Researchers at Zhejiang University have developed AudioHijack, an attack method that embeds imperceptible commands in audio to manipulate large audio-language models with a 79–96% success rate. The attack was presented at the 47th IEEE Symposium on Security and Privacy in San Francisco. AudioHijack works by modifying numerical values inside digital audio waveforms in ways imperceptible to human listeners but that still affect how AI models interpret the signal. The manipulated audio can override or redirect a model's behavior even when legitimate user instructions are included with the clip, according to the research.
"It takes just half an hour to train this signal, and then, because this signal is context-agnostic, you can use it to attack the target model whenever you want, no matter what the user says," said Meng Chen, lead author and Ph.D. student at Zhejiang University.

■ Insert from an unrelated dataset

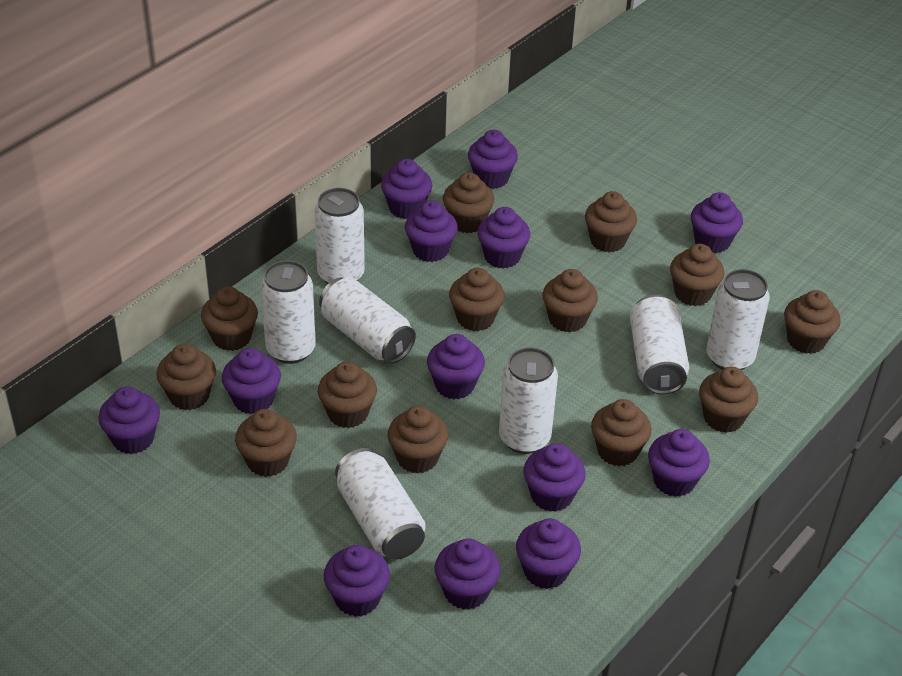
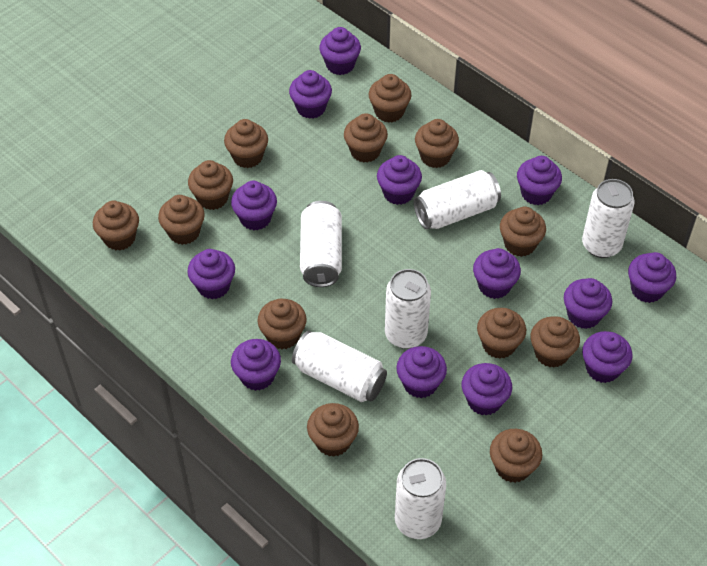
white can: 7 -> 6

How AudioHijack Differs from Traditional Attacks
AudioHijack differs from traditional prompt injection attacks because it does not manipulate what the user says to the AI. Instead, it alters the audio signal itself, embedding hidden instructions inside sounds humans cannot hear. This approach makes the attack harder to defend against because it bypasses safeguards designed to detect suspicious text prompts.
Capabilities and Tested Systems
Researchers tested AudioHijack on 13 open-source AI voice models and found it could make them refuse requests, spread false information, insert harmful links, change personality, or perform actions the user never asked for, including web searches, file downloads, and emails containing personal data. The attacks also worked on commercial voice AI systems from Microsoft and Mistral that use similar technology.
Delivery Methods
Possible delivery methods include online videos, music clips, voice notes, or audio from Zoom calls uploaded to AI transcription services. The team also demonstrated similar attacks in live AI voice chats through unpublished follow-up work.
Defense Limitations
Monitoring a model's internal attention mechanisms was the most effective defense the researchers tested. However, they also found that attackers aware of the defense could reduce the strength of the manipulation while maintaining much of the attack's effectiveness.
"These single-point defenses struggle to resist our attack because we found it's very hard for these models to distinguish the normal user intent and our adversary attack," Chen said.
According to the study, the researchers are investigating whether the technique can reach closed models from OpenAI and Anthropic through shared open-source audio components.